My father was not a perfect man, I couldn’t have asked for a better dad, though. He’s been gone nearly eleven years now, and I still miss him every single day. I wish he could’ve known the man I have ended up with, he would have approved. I wish that he could have been there when I ventured into making my own music – that’s why my music name is Lisa Patric, it was his middle name. It’s an homage to the man who never made me feel like I was less than I should be.

Now, I have bittersweet memories of him as well, because he was in denial about the way my mother treated me – even though her family saw it clear as day. Unfortunately, he found out the hard way when I moved out, just how bad she could be. She blamed menopause, I call bullshit. She wasn’t menopausal when I was small and that’s where my earliest memories of her abuse are embedded. She’s just an angry, unhappy person, and I have learned I am better without her in my orbit.

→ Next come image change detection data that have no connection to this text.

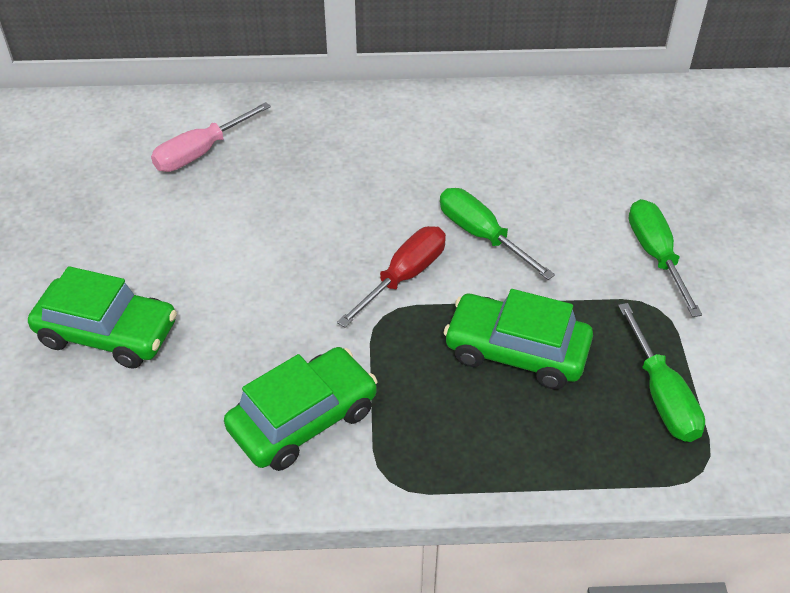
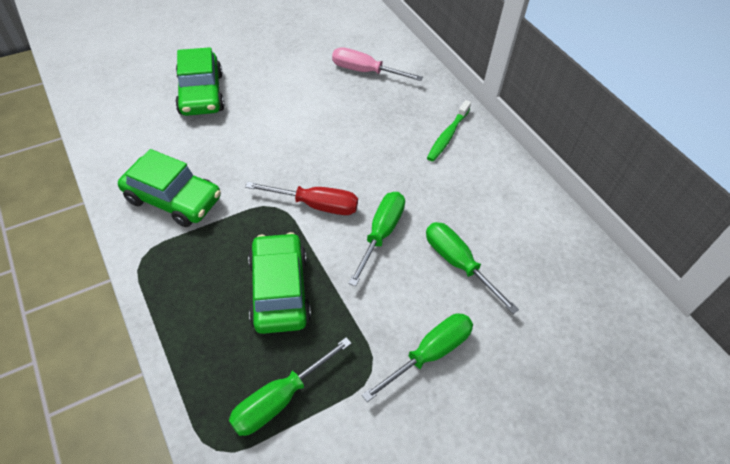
camera: 60 degrees right, 5 degrees up
none -> green screwdriver [426,222,519,314]
none -> green toothbrush [427,100,471,162]

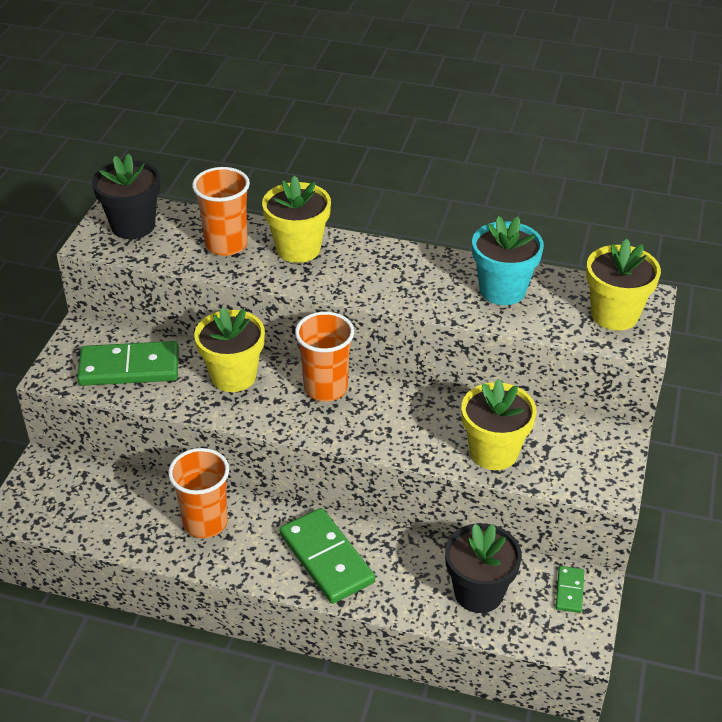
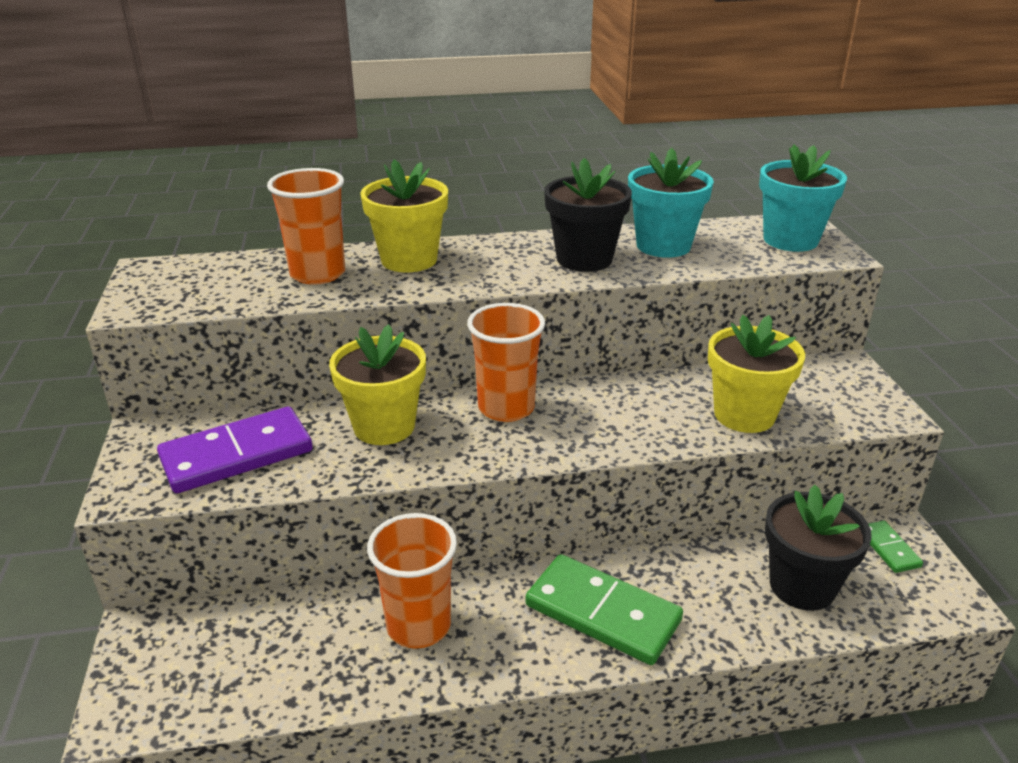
camera: 25 degrees left, 10 degrees down
green domino [77,341,179,386] -> purple domino [157,407,313,493]
black flower pot [92,154,160,239] -> black flower pot moved to [544,158,632,272]
yellow flower pot [586,239,661,331] -> turquoise flower pot [759,145,847,252]

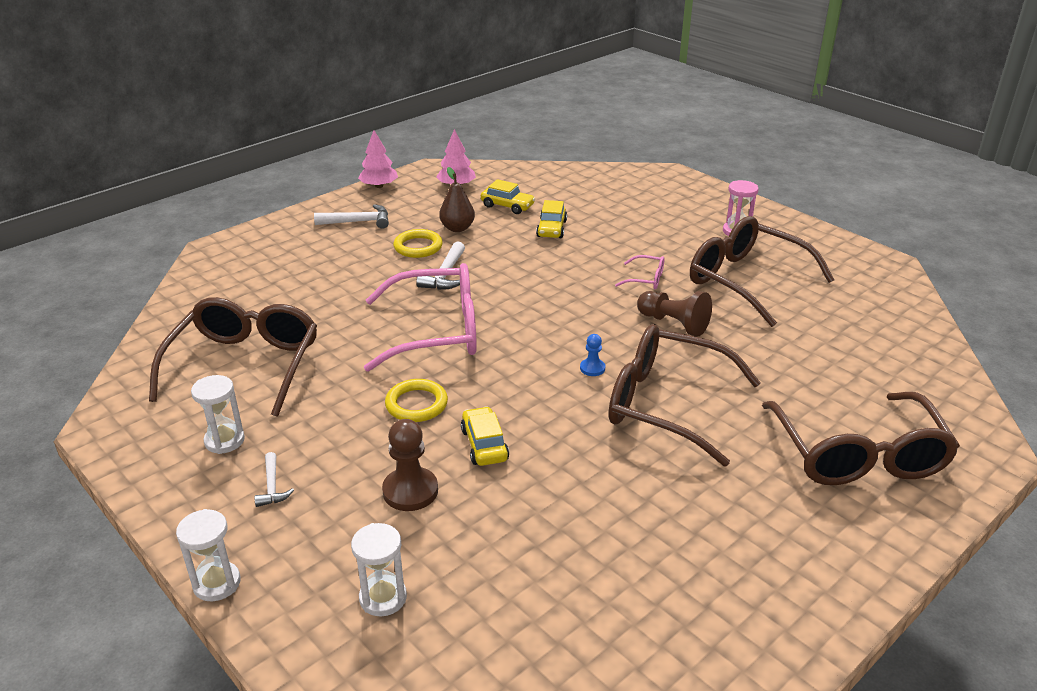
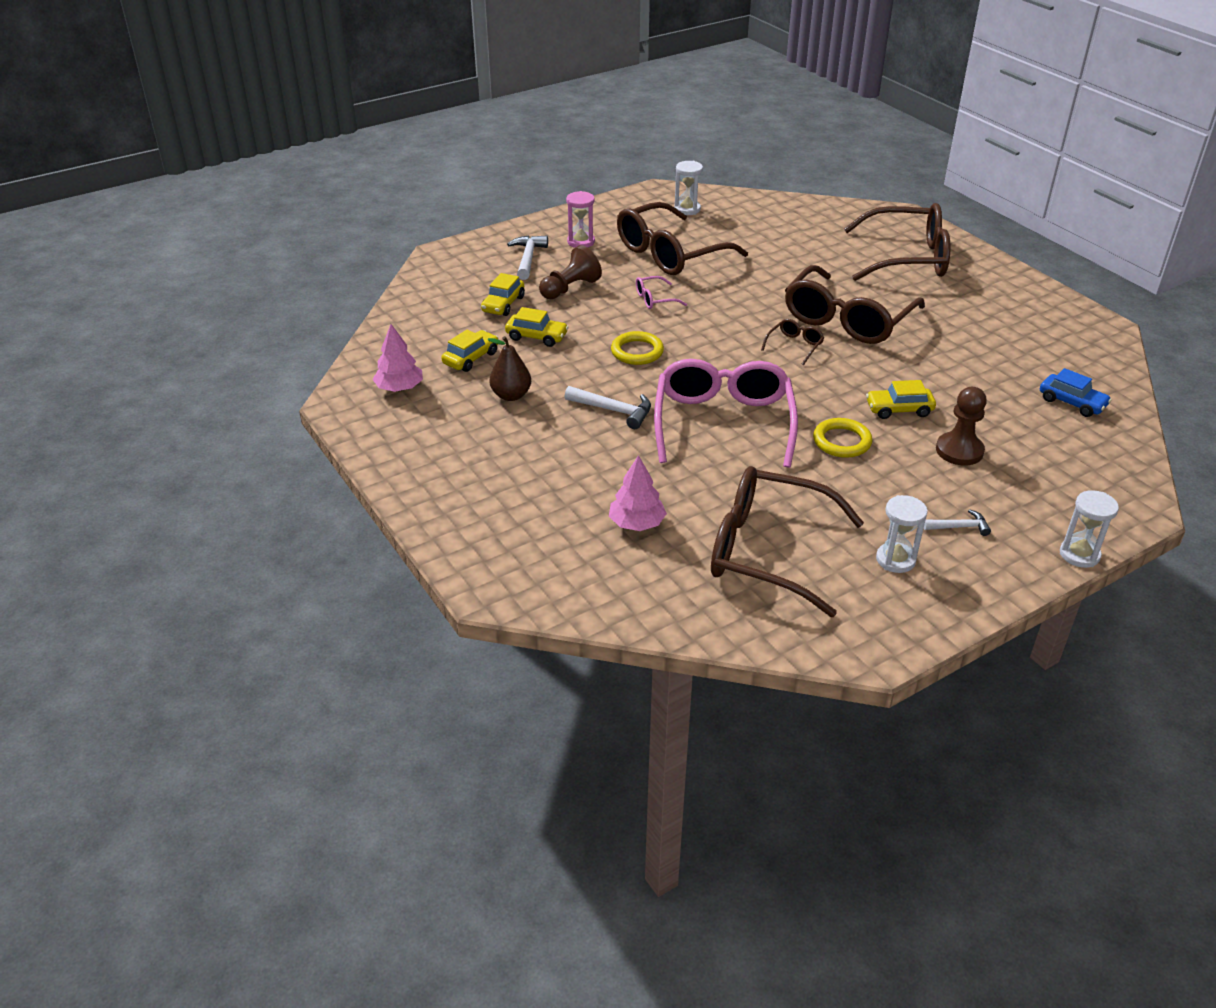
camera: 80 degrees left, 5 degrees up
white hammer [314,204,389,229] -> white hammer moved to [507,235,548,280]
white hourglass [351,523,407,616] -> white hourglass moved to [674,161,703,215]
pink tree [358,130,398,188] -> pink tree moved to [609,455,667,531]
yellow ring [393,229,443,258] -> yellow ring moved to [611,331,664,365]
blue pawn [580,334,605,376] -> brown glasses [761,319,824,365]
pink glasses [615,255,664,289] -> pink glasses turned 135 degrees counterclockwise [636,276,687,309]
brown pawn [637,291,712,336] -> brown pawn moved to [539,245,602,299]
none -> yellow car [481,273,525,316]
none -> blue car [1040,368,1112,417]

All of my best memories of childhood were ones he was part of. He nurtured my inner earth child, and taught me to treat nature with the respect it deserves. He taught me the love of books, especially poetry, as well as cartoons, British comedy, and Star Trek. At forty-three, I wonder what he would think of the person I’ve become. I hope that he would be proud of me, and that he would encourage me writing as much as he did when I was a kid. Most of all, I wish that I could listen to his rumbling voice again, to have another long talk about the meaning of life and what’s beyond those lights in the sky under a blanket of stars by a campfire. My bookish ways, my geekiness, they all come from dad. He was sort of an unintentional nerd, and I am far more like him than I am like my mother. I guess despite biology, I took on the traits of the parent who adopted me, instead of the biological one. I owe everything good in myself to him.

I’ve figured it out, Dad. The answer is 42.